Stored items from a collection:

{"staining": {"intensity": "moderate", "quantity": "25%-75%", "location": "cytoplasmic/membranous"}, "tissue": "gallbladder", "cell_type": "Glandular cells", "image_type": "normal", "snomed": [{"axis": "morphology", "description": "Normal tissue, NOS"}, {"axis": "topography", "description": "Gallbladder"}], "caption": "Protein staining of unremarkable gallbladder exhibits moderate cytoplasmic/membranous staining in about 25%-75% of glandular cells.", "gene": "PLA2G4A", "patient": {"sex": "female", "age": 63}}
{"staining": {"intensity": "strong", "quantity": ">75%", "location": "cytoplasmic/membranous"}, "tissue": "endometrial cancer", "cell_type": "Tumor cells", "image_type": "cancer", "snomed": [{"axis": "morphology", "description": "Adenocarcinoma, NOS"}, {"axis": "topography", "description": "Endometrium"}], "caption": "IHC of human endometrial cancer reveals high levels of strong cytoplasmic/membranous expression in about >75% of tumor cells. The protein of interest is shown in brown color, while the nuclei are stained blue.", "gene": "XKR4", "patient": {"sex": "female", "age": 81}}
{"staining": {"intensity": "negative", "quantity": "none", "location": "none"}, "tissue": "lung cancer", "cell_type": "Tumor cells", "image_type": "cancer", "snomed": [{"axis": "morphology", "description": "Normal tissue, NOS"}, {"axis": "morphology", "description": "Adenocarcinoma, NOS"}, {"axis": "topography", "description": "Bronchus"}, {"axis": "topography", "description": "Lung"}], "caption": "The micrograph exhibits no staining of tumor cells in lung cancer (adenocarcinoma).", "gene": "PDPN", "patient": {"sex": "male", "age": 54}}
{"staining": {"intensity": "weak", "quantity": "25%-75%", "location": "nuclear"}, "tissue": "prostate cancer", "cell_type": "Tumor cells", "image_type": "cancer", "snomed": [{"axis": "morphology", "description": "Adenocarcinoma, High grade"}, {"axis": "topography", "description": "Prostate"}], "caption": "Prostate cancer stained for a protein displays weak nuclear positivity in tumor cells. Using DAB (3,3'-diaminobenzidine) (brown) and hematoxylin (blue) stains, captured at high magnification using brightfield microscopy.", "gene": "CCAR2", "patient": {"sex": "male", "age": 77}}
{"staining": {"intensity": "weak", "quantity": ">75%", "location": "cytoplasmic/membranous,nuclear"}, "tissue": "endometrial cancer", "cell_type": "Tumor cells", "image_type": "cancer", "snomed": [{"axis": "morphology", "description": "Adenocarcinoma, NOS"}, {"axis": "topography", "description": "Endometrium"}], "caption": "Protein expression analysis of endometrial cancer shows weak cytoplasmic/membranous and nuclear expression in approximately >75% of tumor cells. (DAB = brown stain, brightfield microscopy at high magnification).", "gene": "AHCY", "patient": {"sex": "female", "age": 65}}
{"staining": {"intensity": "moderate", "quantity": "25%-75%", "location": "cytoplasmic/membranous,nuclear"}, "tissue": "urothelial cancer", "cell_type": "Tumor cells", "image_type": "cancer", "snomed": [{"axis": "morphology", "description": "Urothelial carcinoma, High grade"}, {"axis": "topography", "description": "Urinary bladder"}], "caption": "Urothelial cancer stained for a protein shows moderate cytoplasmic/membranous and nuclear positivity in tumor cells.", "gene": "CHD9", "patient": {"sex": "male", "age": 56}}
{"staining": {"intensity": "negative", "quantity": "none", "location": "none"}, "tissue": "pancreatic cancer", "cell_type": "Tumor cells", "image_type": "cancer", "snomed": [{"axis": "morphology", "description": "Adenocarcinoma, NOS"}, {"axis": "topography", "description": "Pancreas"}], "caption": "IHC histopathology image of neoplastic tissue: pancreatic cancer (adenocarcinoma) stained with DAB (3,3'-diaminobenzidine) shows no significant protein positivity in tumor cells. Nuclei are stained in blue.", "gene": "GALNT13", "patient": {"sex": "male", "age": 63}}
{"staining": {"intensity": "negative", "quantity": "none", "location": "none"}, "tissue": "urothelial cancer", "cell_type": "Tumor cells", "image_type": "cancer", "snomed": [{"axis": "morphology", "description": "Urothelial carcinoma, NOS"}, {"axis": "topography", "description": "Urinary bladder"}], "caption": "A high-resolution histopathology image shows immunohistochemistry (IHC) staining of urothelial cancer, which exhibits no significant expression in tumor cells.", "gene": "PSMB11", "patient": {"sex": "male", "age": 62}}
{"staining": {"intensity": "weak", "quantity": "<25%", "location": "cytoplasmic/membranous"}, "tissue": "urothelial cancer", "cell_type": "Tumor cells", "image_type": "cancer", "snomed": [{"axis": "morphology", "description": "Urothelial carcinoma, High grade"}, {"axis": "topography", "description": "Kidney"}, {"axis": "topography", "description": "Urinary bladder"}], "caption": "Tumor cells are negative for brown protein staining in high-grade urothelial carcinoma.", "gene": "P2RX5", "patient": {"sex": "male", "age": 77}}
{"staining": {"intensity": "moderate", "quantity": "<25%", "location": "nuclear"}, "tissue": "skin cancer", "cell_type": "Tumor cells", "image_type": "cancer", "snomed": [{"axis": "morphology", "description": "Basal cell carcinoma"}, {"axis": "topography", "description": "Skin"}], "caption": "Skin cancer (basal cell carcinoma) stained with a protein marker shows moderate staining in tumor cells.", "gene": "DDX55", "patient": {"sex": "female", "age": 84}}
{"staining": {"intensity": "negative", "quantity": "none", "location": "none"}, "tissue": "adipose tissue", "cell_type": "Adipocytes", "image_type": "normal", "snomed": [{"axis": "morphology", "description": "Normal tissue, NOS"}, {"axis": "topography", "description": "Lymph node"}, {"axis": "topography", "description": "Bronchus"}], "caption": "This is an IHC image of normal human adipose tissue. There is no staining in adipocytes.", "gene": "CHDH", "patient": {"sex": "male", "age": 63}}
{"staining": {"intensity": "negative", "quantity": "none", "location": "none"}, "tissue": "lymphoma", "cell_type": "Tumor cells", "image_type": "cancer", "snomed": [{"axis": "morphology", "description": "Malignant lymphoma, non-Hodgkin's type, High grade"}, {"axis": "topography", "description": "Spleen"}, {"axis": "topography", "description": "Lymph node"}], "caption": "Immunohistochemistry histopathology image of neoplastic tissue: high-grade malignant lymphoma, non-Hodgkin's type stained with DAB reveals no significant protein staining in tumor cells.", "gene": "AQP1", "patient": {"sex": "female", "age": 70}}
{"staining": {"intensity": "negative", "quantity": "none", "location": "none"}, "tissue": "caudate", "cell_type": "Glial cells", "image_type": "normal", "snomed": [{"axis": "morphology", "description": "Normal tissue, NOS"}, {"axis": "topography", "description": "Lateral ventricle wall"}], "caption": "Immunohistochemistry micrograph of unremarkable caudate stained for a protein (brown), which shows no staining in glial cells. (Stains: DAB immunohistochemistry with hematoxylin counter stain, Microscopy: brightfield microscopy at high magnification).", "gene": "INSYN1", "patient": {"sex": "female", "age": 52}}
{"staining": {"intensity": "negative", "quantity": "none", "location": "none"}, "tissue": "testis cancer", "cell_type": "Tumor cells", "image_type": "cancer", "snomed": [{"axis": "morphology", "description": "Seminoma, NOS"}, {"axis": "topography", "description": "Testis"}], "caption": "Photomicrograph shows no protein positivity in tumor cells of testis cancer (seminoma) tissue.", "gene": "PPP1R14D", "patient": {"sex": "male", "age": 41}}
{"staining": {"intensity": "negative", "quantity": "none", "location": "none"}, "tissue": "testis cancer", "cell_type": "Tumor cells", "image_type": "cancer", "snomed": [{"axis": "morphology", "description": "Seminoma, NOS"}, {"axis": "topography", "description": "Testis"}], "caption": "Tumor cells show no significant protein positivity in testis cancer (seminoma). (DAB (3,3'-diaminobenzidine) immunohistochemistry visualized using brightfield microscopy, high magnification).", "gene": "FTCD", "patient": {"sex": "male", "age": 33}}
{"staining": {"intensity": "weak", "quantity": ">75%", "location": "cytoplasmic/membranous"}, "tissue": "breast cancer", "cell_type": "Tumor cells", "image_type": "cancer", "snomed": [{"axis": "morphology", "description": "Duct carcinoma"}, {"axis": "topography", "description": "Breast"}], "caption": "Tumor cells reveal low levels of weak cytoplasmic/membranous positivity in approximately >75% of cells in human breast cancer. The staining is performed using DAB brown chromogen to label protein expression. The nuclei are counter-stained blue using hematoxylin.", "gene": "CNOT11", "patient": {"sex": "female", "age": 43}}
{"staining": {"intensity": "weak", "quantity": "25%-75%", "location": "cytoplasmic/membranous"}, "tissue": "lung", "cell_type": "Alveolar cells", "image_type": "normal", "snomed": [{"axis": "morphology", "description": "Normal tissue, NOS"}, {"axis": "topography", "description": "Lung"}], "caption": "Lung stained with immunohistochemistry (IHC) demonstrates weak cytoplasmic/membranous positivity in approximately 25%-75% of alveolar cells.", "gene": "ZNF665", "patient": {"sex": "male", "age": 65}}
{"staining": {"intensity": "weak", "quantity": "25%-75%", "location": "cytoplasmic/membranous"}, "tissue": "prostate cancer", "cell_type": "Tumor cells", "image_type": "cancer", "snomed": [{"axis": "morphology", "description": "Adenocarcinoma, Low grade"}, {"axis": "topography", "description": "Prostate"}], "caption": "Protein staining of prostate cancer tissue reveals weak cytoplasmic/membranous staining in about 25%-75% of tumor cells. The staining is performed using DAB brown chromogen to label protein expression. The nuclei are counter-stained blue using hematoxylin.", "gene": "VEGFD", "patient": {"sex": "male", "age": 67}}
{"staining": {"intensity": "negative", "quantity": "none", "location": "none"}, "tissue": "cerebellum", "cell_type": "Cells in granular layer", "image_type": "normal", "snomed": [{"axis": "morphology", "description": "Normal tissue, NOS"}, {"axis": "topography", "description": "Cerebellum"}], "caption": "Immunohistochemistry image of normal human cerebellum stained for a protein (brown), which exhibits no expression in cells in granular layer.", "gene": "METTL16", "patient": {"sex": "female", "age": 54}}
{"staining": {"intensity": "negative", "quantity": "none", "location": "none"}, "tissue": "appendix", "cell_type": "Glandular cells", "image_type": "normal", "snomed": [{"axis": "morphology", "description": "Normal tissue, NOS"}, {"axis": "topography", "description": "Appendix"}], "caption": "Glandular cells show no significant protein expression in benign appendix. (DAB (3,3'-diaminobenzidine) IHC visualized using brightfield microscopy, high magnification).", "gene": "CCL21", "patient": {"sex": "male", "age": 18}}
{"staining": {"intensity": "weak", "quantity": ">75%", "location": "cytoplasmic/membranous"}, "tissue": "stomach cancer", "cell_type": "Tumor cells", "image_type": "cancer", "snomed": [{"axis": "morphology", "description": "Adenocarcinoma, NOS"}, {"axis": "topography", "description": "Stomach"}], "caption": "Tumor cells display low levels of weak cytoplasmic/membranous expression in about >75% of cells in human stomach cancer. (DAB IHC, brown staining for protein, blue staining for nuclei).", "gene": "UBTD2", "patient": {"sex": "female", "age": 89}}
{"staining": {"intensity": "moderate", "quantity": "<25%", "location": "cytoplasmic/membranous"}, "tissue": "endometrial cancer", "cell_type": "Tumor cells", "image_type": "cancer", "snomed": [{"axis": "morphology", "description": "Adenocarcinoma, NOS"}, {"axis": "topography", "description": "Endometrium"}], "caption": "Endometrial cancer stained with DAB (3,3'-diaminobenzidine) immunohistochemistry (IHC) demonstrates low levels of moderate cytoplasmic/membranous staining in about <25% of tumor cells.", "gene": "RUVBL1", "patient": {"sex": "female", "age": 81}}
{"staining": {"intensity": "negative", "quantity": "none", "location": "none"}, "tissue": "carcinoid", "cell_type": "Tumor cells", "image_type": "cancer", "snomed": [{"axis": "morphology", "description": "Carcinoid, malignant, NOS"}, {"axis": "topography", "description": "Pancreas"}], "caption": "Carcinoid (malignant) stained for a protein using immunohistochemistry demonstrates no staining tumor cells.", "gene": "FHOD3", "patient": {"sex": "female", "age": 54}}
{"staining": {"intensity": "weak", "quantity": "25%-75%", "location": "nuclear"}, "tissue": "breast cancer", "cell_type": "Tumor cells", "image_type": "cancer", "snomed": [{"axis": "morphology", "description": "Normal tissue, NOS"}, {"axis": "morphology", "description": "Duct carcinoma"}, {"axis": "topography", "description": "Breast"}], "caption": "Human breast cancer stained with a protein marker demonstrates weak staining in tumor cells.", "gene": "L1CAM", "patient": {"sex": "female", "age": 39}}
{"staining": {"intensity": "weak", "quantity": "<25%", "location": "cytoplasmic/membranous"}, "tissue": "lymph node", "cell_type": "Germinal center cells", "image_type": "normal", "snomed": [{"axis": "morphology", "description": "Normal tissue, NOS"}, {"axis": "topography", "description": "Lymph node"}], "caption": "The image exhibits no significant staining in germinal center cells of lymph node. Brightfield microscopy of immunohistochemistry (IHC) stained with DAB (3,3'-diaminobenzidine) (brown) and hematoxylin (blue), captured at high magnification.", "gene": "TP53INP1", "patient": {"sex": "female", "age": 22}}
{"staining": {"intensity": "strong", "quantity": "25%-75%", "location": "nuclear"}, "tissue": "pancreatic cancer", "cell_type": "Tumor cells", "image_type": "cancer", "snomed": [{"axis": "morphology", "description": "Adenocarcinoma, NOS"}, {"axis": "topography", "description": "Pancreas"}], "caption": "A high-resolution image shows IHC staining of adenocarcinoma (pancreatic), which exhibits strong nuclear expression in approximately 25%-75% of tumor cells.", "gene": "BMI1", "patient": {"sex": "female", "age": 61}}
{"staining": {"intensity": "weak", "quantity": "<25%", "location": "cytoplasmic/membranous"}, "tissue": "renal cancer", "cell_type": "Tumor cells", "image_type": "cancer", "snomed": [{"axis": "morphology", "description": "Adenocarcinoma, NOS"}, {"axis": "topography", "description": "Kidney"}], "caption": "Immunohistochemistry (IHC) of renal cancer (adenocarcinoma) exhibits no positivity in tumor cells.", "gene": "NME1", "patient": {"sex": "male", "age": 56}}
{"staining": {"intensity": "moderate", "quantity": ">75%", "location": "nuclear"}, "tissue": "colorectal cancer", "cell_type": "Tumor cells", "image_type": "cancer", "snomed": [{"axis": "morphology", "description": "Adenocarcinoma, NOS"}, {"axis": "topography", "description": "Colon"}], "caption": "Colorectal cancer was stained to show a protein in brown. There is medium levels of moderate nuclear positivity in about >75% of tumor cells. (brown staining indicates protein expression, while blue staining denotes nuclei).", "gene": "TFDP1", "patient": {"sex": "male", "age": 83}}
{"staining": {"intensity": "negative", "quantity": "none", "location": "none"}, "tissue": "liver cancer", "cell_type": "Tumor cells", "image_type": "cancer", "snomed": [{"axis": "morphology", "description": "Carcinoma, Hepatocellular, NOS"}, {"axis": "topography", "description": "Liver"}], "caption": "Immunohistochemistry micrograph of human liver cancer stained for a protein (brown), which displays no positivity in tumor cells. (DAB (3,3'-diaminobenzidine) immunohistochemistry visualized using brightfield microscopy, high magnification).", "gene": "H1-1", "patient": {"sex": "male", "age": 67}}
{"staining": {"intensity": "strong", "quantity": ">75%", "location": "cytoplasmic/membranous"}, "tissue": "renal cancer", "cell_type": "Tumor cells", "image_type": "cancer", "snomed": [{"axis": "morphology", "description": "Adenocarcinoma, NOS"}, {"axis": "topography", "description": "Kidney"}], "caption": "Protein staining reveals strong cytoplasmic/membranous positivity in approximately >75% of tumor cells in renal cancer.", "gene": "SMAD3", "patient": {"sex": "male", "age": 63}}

_Your task_:
Above are the records. Copy the lines beginning at the one that has "cancer was stained" and ending with the one that has "micrograph of human", unchanged.

_Reply to the exercise_:
{"staining": {"intensity": "moderate", "quantity": ">75%", "location": "nuclear"}, "tissue": "colorectal cancer", "cell_type": "Tumor cells", "image_type": "cancer", "snomed": [{"axis": "morphology", "description": "Adenocarcinoma, NOS"}, {"axis": "topography", "description": "Colon"}], "caption": "Colorectal cancer was stained to show a protein in brown. There is medium levels of moderate nuclear positivity in about >75% of tumor cells. (brown staining indicates protein expression, while blue staining denotes nuclei).", "gene": "TFDP1", "patient": {"sex": "male", "age": 83}}
{"staining": {"intensity": "negative", "quantity": "none", "location": "none"}, "tissue": "liver cancer", "cell_type": "Tumor cells", "image_type": "cancer", "snomed": [{"axis": "morphology", "description": "Carcinoma, Hepatocellular, NOS"}, {"axis": "topography", "description": "Liver"}], "caption": "Immunohistochemistry micrograph of human liver cancer stained for a protein (brown), which displays no positivity in tumor cells. (DAB (3,3'-diaminobenzidine) immunohistochemistry visualized using brightfield microscopy, high magnification).", "gene": "H1-1", "patient": {"sex": "male", "age": 67}}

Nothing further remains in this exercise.